Le 1eroctobre 1927, à Poznan, Baudrillart note que le Congrès missionnaire “a excité un grand enthousiasme dans la jeunesse universitaire […]. Mais ceux qui réfléchissent gardent un sentiment pénible sur l’état vrai du catholicisme dans le monde…” (p. 774). Dabrowski, député à la Diète, lui dit : “Le moment venu, l’Allemagne attaquera” ; on craint aussi une guerre avec la Lituanie que pousse l’Allemagne (p. 772, 779). Le ministre plénipotentiaire français à Berlin “paraît croire” que l’affaire du couloir de Dantzig trouvera une solution pacifique et que “l’annexion de l’Autriche ne saurait pas un aussi grand danger que l’on pense” (p. 781). Le nonce, Mgr Pacelli, confie à Baudrillart que, sa mission terminée, il voudrait “ne faire que du ministère des âmes” (p. 782). En août 1928, au Congrès international des sciences historiques à Oslo, le recteur s’entretient avec de nombreuses personnalités scandinaves : “la présence de tant de prêtres à un congrès purement scientifique a produit une réelle heureuse impression sur le monde protestant habitué à croire les catholiques dépourvus de toute valeur intellectuelle” (p. 1004).

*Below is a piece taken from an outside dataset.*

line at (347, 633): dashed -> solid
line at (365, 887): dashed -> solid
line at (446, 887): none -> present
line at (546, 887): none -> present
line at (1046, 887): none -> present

C’est déjà la faillite de la paix : “Quelle politique fut la nôtre depuis 1919 ! Puissé-je mourir avant de voir recommencer la lutte où la France cette fois peut périr !” (31 mai 1925, p. 117). Après la démission d’Herriot, il note : ces “fantoches” “ne voient que les jeux de leurs partis et leurs ambitions personnelles…” (p. 59-60). Les préoccupations des gouvernements français ont été dominées par une politique anticléricale aux conséquences néfastes : l’absence de représentation de la France auprès du Vatican offre la place libre à l’influence allemande (p. 73) ; en Alsace, les partisans de l’autonomie territoriale progressent (p. 260-261). Baudrillart se méfie de Briand, ministre des affaires étrangères dans les gouvernements successifs. Il perçoit la gravité des crises internationales : la montée du nationalisme indigène en Afrique du Nord (p. 136), l’action désastreuse menée par Sarrail au Liban, les horreurs commises par les Soviets qui ont “fait périr de mort violente un million d’êtres humains” (p. 109, 702). À la conférence de Locarno, l’Allemagne a reconnu ses frontières de l’ouest mais non celles avec la Pologne : “Le jour où les nationalistes allemands se trouveront tout à fait les maîtres de l’État, qui nous garantira ?” (p. 214). Un bon informateur, Jean-Marie Roussel, lui dit : “nous lâchons tout, bien au-delà de ce que demandent les Allemands, pour que Briand puisse affirmer son triomphe à Locarno, et le Cartel [des gauches] déclarer à la France qu’il a assuré la paix au monde” (p. 240 et 350). Baudrillart comprend “la gravité de la manifestation” de 150.000 Allemands à Vienne, avec le président du Reichstag, sous prétexte de fêter la mémoire de Schubert : “C’est l’union avec l’Autriche, réclamée, presque proclamée à la face du monde… C’est une Allemagne plus grande et plus puissante que celle de Guillaume II” (24 juillet 1928, p. 974). Désabusé, il note : “L’Anschluss apparaîtra toute faite un beau jour et tant pis pour l’Italie. L’Allemagne s’est merveilleusement relevée. Et nous, nous continuons à nous disputer. Rien de plus honteux que ce déchaînement des journaux cartellistes au sujet des congrégations et des mesures d’apaisement” (p. 1036).
Par l’ampleur des informations colligées, ces Carnets éclairent des comportements et des décisions dont les conséquences lointaines n’échappaient pas au lucide chroniqueur.